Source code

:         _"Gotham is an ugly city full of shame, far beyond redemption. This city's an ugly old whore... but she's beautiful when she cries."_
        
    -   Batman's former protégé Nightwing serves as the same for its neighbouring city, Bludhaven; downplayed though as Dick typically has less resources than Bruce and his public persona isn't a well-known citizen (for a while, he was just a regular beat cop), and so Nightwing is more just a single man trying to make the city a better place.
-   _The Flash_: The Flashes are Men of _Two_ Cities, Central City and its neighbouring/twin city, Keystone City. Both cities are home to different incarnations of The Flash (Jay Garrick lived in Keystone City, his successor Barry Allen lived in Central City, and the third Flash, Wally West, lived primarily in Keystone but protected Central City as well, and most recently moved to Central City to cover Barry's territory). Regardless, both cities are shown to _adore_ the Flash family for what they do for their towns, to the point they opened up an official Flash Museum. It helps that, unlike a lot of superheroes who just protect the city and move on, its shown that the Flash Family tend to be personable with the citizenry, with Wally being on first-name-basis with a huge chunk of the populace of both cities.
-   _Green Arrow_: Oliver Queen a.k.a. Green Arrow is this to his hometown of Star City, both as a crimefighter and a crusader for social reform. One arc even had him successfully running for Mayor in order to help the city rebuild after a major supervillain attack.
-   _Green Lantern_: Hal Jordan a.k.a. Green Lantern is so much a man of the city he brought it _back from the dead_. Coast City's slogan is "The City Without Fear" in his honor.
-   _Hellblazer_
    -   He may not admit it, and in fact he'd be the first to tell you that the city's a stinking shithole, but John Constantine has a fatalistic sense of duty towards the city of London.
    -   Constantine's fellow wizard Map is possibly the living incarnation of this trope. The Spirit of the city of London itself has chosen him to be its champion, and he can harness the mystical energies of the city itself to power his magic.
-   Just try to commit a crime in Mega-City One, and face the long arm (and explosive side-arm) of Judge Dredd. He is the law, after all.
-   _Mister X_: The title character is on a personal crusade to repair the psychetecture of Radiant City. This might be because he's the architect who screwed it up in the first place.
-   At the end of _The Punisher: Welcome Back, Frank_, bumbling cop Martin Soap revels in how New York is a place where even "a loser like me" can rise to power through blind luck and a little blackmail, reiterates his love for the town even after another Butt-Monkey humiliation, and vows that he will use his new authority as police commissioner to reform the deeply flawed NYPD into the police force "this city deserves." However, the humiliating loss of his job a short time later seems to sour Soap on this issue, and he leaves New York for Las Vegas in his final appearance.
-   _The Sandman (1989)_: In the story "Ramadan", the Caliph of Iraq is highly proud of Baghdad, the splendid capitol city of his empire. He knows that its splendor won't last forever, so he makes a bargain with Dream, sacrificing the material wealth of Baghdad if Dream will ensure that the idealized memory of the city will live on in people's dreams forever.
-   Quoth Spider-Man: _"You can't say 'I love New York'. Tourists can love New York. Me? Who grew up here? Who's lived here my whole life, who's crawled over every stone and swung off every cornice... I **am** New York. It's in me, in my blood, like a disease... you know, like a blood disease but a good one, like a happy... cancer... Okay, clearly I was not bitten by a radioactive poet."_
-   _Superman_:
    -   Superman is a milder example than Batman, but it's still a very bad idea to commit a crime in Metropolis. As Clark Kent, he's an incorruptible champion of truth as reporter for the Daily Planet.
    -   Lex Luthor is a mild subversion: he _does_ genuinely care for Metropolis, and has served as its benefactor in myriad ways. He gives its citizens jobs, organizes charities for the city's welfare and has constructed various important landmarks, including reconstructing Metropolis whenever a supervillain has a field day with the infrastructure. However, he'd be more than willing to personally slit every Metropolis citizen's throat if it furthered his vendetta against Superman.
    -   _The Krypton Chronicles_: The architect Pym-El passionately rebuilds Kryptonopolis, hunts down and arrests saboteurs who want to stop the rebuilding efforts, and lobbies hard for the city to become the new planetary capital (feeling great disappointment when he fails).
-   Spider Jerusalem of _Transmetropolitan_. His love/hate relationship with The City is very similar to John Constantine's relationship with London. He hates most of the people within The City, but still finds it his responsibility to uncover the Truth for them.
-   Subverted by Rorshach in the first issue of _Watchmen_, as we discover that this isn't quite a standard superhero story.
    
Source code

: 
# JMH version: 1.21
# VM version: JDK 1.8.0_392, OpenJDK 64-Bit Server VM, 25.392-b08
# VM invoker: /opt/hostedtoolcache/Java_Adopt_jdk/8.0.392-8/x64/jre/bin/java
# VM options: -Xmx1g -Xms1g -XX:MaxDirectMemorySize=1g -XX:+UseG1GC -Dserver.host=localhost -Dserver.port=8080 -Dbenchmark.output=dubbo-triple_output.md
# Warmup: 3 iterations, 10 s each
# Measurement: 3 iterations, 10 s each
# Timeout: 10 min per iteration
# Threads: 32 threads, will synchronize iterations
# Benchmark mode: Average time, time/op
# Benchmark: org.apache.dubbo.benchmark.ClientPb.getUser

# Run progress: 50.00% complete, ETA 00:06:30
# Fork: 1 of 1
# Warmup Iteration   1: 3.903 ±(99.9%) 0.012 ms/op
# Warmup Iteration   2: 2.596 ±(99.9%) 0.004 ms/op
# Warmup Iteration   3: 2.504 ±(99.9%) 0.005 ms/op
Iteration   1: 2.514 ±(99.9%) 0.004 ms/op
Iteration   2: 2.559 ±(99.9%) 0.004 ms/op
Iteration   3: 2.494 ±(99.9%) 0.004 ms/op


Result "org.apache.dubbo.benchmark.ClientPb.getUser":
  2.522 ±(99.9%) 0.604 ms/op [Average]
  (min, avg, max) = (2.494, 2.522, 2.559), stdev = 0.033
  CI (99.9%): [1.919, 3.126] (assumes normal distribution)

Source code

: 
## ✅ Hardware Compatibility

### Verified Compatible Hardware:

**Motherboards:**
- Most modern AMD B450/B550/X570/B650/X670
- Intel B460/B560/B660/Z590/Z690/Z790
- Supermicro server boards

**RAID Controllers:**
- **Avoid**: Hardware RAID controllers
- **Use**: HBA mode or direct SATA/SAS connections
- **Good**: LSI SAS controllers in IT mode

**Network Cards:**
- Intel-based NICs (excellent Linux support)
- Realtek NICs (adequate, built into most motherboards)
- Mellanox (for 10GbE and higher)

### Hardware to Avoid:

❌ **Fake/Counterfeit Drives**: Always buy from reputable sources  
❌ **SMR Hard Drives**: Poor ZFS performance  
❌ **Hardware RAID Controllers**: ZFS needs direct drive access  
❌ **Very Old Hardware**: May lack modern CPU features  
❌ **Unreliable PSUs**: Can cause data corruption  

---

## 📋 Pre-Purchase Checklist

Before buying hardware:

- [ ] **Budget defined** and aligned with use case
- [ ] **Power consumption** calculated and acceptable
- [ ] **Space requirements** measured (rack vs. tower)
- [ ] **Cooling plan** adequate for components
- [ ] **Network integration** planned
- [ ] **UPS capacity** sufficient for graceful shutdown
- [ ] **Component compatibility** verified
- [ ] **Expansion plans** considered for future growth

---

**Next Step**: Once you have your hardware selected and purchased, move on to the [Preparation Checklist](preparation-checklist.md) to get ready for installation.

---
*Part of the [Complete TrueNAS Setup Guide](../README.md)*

#### ACTIVITY:
List every line above that contains the word "lived".

#### EXERCISE ANSWER:
-   _The Flash_: The Flashes are Men of _Two_ Cities, Central City and its neighbouring/twin city, Keystone City. Both cities are home to different incarnations of The Flash (Jay Garrick lived in Keystone City, his successor Barry Allen lived in Central City, and the third Flash, Wally West, lived primarily in Keystone but protected Central City as well, and most recently moved to Central City to cover Barry's territory). Regardless, both cities are shown to _adore_ the Flash family for what they do for their towns, to the point they opened up an official Flash Museum. It helps that, unlike a lot of superheroes who just protect the city and move on, its shown that the Flash Family tend to be personable with the citizenry, with Wally being on first-name-basis with a huge chunk of the populace of both cities.
-   Quoth Spider-Man: _"You can't say 'I love New York'. Tourists can love New York. Me? Who grew up here? Who's lived here my whole life, who's crawled over every stone and swung off every cornice... I **am** New York. It's in me, in my blood, like a disease... you know, like a blood disease but a good one, like a happy... cancer... Okay, clearly I was not bitten by a radioactive poet."_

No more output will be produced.